Supervised Learning›Pro· 40 min read

Boosting & Gradient Boosting

Build trees one after another, each fixing the mistakes of the last — the technique that wins most tabular ML.

What you will learn

Tell bagging apart from boosting
Explain how boosting learns from its own errors
Train a gradient boosting model and compare it to a forest

A different way to combine trees

A random forest grows many trees in parallel, each on a random slice, then lets them vote. That is called bagging. Boosting takes the opposite approach: it grows trees one at a time, in a chain, and each new tree focuses on the rows the previous trees got wrong.

Picture a team marking exam papers. The first marker does a rough job. The second marker does not re-mark everything — they concentrate on the papers the first one messed up. The third fixes what is still wrong, and so on. Each step boosts the result by patching the remaining mistakes. Add up everyone’s corrections and the final marking is excellent.

	Bagging (Random Forest)	Boosting (Gradient Boosting)
Trees built	In parallel, independently	One after another, in a chain
Each tree focuses on	A random slice of data	The previous trees’ mistakes
Main strength	Stable, hard to break	Often the highest accuracy
Main risk	Slightly less accurate	Can overfit if pushed too hard

How gradient boosting learns from errors

The most popular form is gradient boosting. “Gradient” just means it measures the leftover error after each tree and points the next tree at it. Step by step:

Make a first simple prediction (often just the average).
Measure the error — how far off each row is (the leftover, called the residual).
Train a small tree to predict that error, and add its correction to the running prediction.
Measure the new, smaller error and repeat — each tree shrinks what is left.
Stop after a set number of trees; the sum of all the corrections is the final model.

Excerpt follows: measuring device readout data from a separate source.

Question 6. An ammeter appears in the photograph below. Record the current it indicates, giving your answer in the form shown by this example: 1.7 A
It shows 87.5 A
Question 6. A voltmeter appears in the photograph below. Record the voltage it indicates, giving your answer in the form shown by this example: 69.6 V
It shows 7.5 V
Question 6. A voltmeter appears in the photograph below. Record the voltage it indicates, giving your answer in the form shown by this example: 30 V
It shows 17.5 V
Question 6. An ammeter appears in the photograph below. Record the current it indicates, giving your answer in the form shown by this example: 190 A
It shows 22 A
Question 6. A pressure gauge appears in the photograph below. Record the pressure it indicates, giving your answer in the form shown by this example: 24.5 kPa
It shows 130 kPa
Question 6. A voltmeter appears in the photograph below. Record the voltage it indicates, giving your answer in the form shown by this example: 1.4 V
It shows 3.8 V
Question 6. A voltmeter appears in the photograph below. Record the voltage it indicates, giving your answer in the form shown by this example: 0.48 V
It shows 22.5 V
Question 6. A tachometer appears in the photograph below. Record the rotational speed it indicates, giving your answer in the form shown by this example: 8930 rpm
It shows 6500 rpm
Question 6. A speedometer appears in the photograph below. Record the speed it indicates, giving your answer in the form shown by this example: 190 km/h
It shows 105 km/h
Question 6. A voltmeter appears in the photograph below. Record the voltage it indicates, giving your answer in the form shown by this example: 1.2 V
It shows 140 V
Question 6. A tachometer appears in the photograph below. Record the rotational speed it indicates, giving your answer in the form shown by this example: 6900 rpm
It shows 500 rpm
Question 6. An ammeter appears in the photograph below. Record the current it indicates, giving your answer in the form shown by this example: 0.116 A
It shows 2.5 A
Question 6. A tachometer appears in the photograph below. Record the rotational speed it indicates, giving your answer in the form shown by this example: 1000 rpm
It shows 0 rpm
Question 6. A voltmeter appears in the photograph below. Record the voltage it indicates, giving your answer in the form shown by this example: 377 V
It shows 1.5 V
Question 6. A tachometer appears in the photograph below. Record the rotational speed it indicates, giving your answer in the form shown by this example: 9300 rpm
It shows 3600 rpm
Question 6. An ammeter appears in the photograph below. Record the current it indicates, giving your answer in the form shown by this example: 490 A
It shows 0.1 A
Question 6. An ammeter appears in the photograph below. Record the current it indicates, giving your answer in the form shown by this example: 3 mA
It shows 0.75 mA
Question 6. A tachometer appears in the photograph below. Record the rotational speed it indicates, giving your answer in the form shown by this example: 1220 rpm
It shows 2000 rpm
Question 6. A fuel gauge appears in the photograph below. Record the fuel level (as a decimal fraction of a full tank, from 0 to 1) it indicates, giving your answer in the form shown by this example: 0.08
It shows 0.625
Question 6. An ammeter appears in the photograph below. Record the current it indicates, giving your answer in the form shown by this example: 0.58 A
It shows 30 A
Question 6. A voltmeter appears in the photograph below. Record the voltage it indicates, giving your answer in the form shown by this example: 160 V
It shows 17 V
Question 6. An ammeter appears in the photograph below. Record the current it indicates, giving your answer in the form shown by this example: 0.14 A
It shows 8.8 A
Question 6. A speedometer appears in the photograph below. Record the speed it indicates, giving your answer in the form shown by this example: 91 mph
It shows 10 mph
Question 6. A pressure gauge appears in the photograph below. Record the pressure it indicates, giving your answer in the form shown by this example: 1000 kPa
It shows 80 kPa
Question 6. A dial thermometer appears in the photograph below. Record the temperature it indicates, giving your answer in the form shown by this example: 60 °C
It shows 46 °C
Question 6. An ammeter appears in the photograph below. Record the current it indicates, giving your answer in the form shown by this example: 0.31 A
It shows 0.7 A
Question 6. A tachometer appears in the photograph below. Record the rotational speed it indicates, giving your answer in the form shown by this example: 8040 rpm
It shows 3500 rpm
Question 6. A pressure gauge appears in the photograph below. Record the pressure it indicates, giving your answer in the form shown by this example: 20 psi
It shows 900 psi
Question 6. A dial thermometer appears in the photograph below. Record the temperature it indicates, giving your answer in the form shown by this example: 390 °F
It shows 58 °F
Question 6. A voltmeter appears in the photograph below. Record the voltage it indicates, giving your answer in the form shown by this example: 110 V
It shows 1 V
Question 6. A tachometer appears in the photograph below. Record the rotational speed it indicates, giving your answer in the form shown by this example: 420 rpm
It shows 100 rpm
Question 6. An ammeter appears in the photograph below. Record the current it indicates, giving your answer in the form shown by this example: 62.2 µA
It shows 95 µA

A learning rate controls how big each correction is. Small, careful steps (a low learning rate) with more trees usually generalise better than a few big leaps.

A worked example

We classify our fruit again, comparing a random forest with GradientBoostingClassifier on the same data.

Comparing bagging (forest) with boosting on the fruit data

from sklearn.ensemble import RandomForestClassifier
from sklearn.ensemble import GradientBoostingClassifier

X = [[7, 150], [7, 170], [6, 140],     # apples
     [8, 110], [9, 120], [8, 100]]     # oranges
y = ['apple','apple','apple',
     'orange','orange','orange']

forest = RandomForestClassifier(n_estimators=100, random_state=0).fit(X, y)
boost  = GradientBoostingClassifier(n_estimators=100,
             learning_rate=0.1, random_state=0).fit(X, y)

mystery = [[7, 160]]
print('Forest ->', forest.predict(mystery)[0])
print('Boost  ->', boost.predict(mystery)[0])

Note: Output: Forest -> apple Boost -> apple Both call the mystery fruit an apple. On this tiny dataset they agree, but on large, messy real-world tables boosting usually edges ahead — it keeps drilling into the hard, easily-confused rows the forest treats the same as any other.

XGBoost, LightGBM and friends

You will hear names like XGBoost, LightGBM and CatBoost. These are faster, more polished libraries that all do gradient boosting under the hood. They dominate Kaggle competitions and most real-world work on tabular data (rows and columns, like a spreadsheet). scikit-learn’s GradientBoostingClassifier teaches the exact same idea; the others just run quicker on big data.

Watch out: Boosting can overfit if you use too many trees or too high a learning rate — it will eventually start memorising the noise. Use a modest learning_rate (around 0.05–0.1), watch your test score, and tune the number of trees (the Hyperparameter Tuning lesson shows how).

Tip: Rule of thumb on tabular data: a random forest is the safe, no-fuss default; gradient boosting is what you reach for when you want to squeeze out the last bit of accuracy and are willing to tune it.

Q. How does boosting differ from bagging (random forest)?

Answer: Bagging builds independent trees in parallel and votes. Boosting builds trees sequentially, each one focusing on the errors left by the trees before it.

✍️ Practice

Change learning_rate to 1.0 and to 0.01 on the fruit data and note that the prediction can wobble at extremes.
Write one sentence each explaining when you would pick a random forest and when you would pick gradient boosting.

🏠 Homework

Explain the “team of exam markers” analogy for boosting in your own words, and say why each new tree focuses on the previous mistakes.